The company’s board of directors decided on an annual cash dividend of $0.92 USD per share, which will be paid to the shareholders at the price of $0.46 per share on two separate dates this year, February 16 and August 15. The company also believes that they will be able to continue this semi-annual cash dividend payment in future periods, barring any “uncertain macroeconomic conditions” on the company.
“Driven by the strength of our business and cash flows from operations, the board of directors has increased the annual dividend by approximately 7.0%. We remain focused on accelerating our investments to drive growth, and we believe that our increase in the dividend reflects the board’s confidence in our club business model,” PriceSmart’s Interim Chief Executive Officer Robert Price commented. Robert Price founded PriceSmart with his father Sol Price, after the elder Price sold his chain of warehouse clubs to Costco in 1993.
After CEO Sherry Bahrambeygui resigned as CEO (but continues to serve on the board), board member and founding family member Robert Price stepped in as interim CEO. “I am excited to be re-engaging in the company’s day-to-day affairs again as the Interim Chief Executive Officer. I will not be receiving compensation in my role as Interim CEO, and I am looking forward to working with the other officers and leaders of the company to execute on our three major drivers of growth as we strive to improve the lives and businesses of our members, our employees and our communities through the responsible delivery of the best quality goods and services at the lowest possible price,” said Price.
The company’s annual shareholders meeting also ended up electing ten nominees for the open seats in PriceSmart’s board of directors.

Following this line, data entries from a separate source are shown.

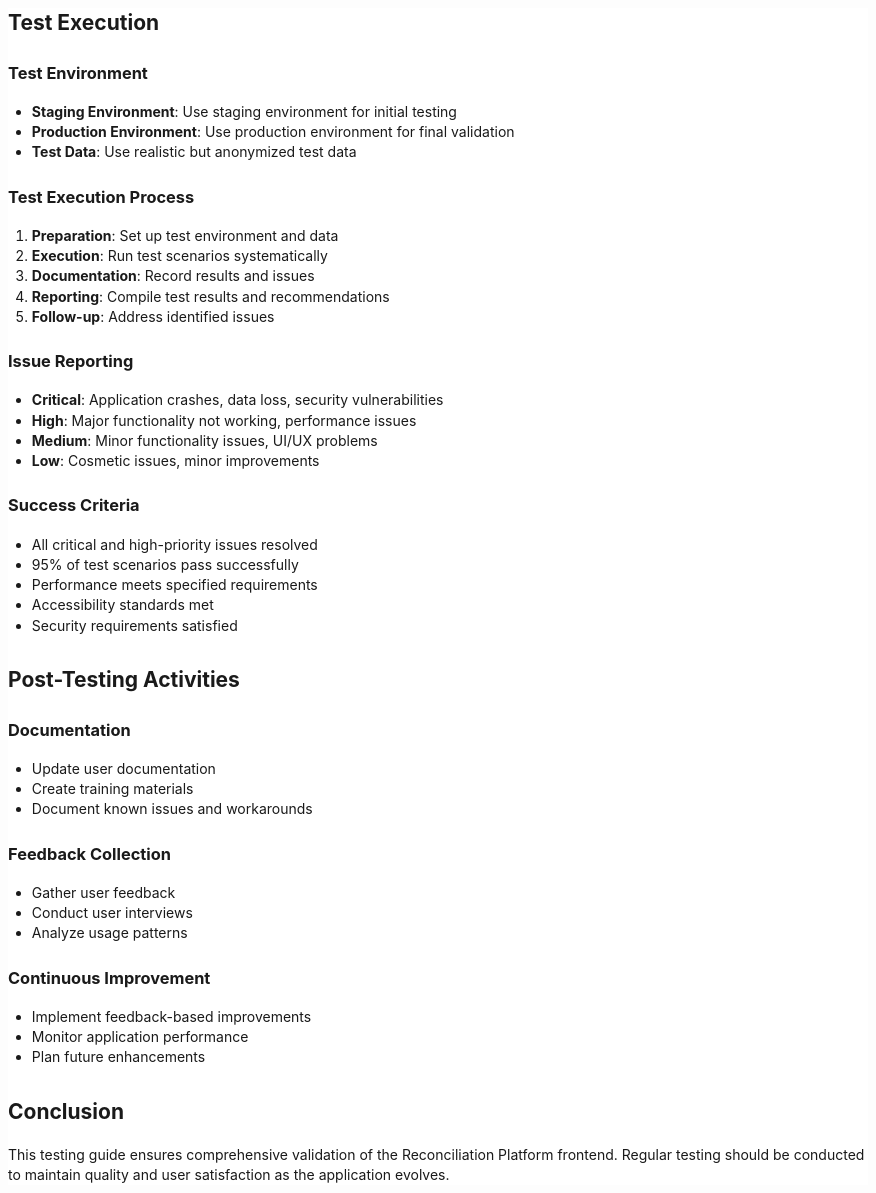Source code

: ## Test Execution

### Test Environment
- **Staging Environment**: Use staging environment for initial testing
- **Production Environment**: Use production environment for final validation
- **Test Data**: Use realistic but anonymized test data

### Test Execution Process
1. **Preparation**: Set up test environment and data
2. **Execution**: Run test scenarios systematically
3. **Documentation**: Record results and issues
4. **Reporting**: Compile test results and recommendations
5. **Follow-up**: Address identified issues

### Issue Reporting
- **Critical**: Application crashes, data loss, security vulnerabilities
- **High**: Major functionality not working, performance issues
- **Medium**: Minor functionality issues, UI/UX problems
- **Low**: Cosmetic issues, minor improvements

### Success Criteria
- All critical and high-priority issues resolved
- 95% of test scenarios pass successfully
- Performance meets specified requirements
- Accessibility standards met
- Security requirements satisfied

## Post-Testing Activities

### Documentation
- Update user documentation
- Create training materials
- Document known issues and workarounds

### Feedback Collection
- Gather user feedback
- Conduct user interviews
- Analyze usage patterns

### Continuous Improvement
- Implement feedback-based improvements
- Monitor application performance
- Plan future enhancements

## Conclusion

This testing guide ensures comprehensive validation of the Reconciliation Platform frontend. Regular testing should be conducted to maintain quality and user satisfaction as the application evolves.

Sherry S. Bahrambeygui, Jeffrey R. Fisher, Gordon H. Hanson, Beatriz V. Infante, Leon C. Janks, Patricia Márquez, David N. Price, Robert E. Price, David R. Snyder, and Edgar Zurcher were elected as new board members.
After the annual shareholders meeting, the new board of directors expanded the number of seats from ten to eleven, and elected John D. Thelan to the newly created seat. Thelan recently retired from his position as Senior Vice President, Depots and Traffic of Costco Wholesale Corporation, a position he held since 1992.
“Additionally, I am excited to welcome John Thelan to the Board of Directors. John’s extensive warehouse club experience at Costco, his expertise with operations and logistics and his experience with real estate transactions will be very beneficial to the Board and the operation of our clubs,” said Price.
Stockholders did not approve the compensation of the company’s executive officers for fiscal year 2022, but did approve an amendment to the company’s amended and restated 2013 Equity Incentive Award Plan to increase the number of shares of common stock available for the grant of awards by 750,000 shares and ratified the selection of Ernst & Young, LLP as the company’s independent registered public accounting firm for the fiscal year ending August 31, 2023.